In both cases, the acting is awful, and the plot of Detour in particular is hopelessly contrived. That we’re still watching either is a testament to the resourcefulness of Harvey and Ulmer, who knew how to do a lot with very little. And then there’s those big ideas. Because Carnival was an independent release, it could push boundaries that higher profile films of the time couldn’t because of the Production Code, which was in place from 1934 to the late 1960s. With Mary’s skeptical attitude toward Christianity, her disregard for authority, and her Quagmire-esque neighbor who can’t get his day started without a little help from Dr. Jim Beam, Carnival is hot stuff (for 1962 standards). It’s just too bad that its few genuinely suspenseful moments are ruined every time an actor opens his mouth.

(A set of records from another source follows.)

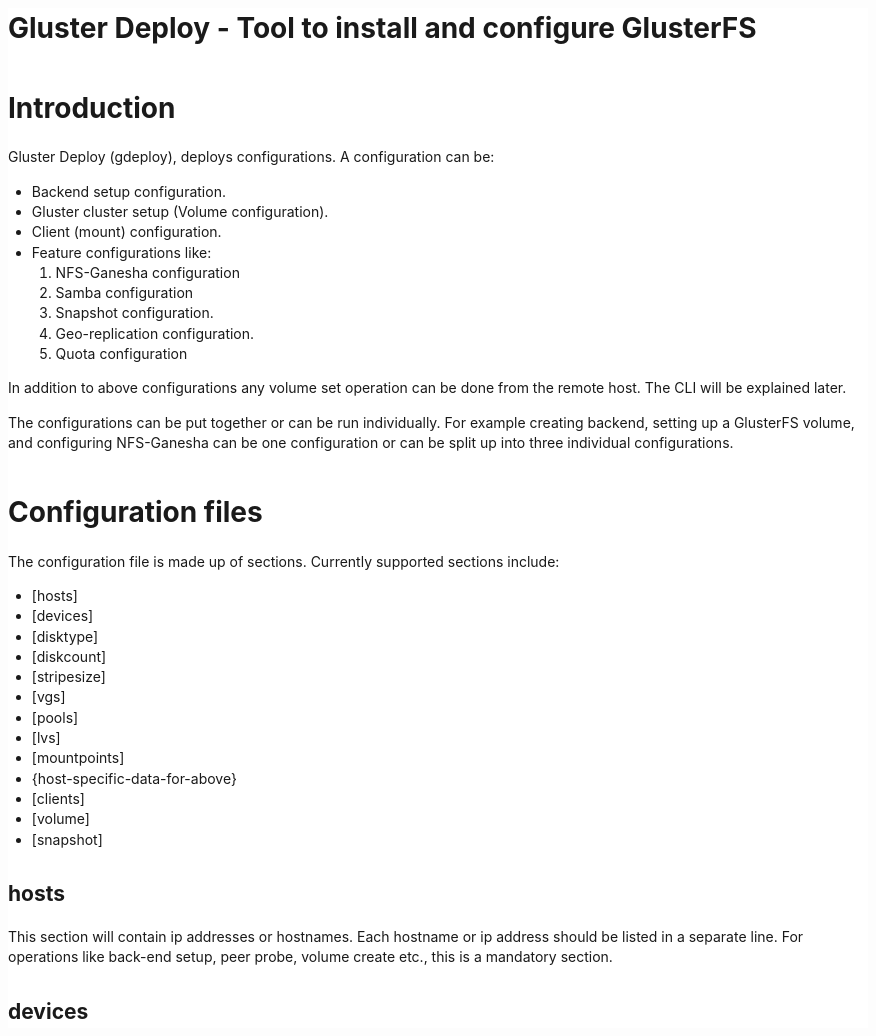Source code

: # Gluster Deploy - Tool to install and configure GlusterFS

Introduction
============

Gluster Deploy (gdeploy), deploys configurations. A configuration can be:

* Backend setup configuration.
* Gluster cluster setup (Volume configuration).
* Client (mount) configuration.
* Feature configurations like:
  1. NFS-Ganesha configuration
  2. Samba configuration
  3. Snapshot configuration.
  4. Geo-replication configuration.
  5. Quota configuration

In addition to above configurations any volume set operation can be done from
the remote host. The CLI will be explained later.

The configurations can be put together or can be run individually. For example
creating backend, setting up a GlusterFS volume, and configuring NFS-Ganesha can
be one configuration or can be split up into three individual configurations.


Configuration files
===================

The configuration file is made up of sections. Currently supported sections
include:

* [hosts]
* [devices]
* [disktype]
* [diskcount]
* [stripesize]
* [vgs]
* [pools]
* [lvs]
* [mountpoints]
* {host-specific-data-for-above}
* [clients]
* [volume]
* [snapshot]


hosts
-------

This section will contain ip addresses or hostnames. Each
hostname or ip address should be listed in a separate line.
For operations like back-end setup, peer probe, volume create etc.,
this is a mandatory section.

devices
---------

The same goes for Detour. With a not-too-bad beginning, Ulmer’s film noir devolves into a gabfest with the ricketiest of plots. What salvages it (and that’s being generous) is Al’s struggle with the American dream. Everything he does is motivated by his need to transcend his economic station. And because he ultimately fails, Detour exudes a sense of wear futility that makes it easy to identify with. Does it go as far as saying that the American dream has failed? A case could be made that it does. And that would be fine, if the movie actually made sense. Al’s supposedly rational decisions required enormous leaps of faith on my part. I’m as willing to suspend disbelief as the next man, but this movie asks for more than I can give it.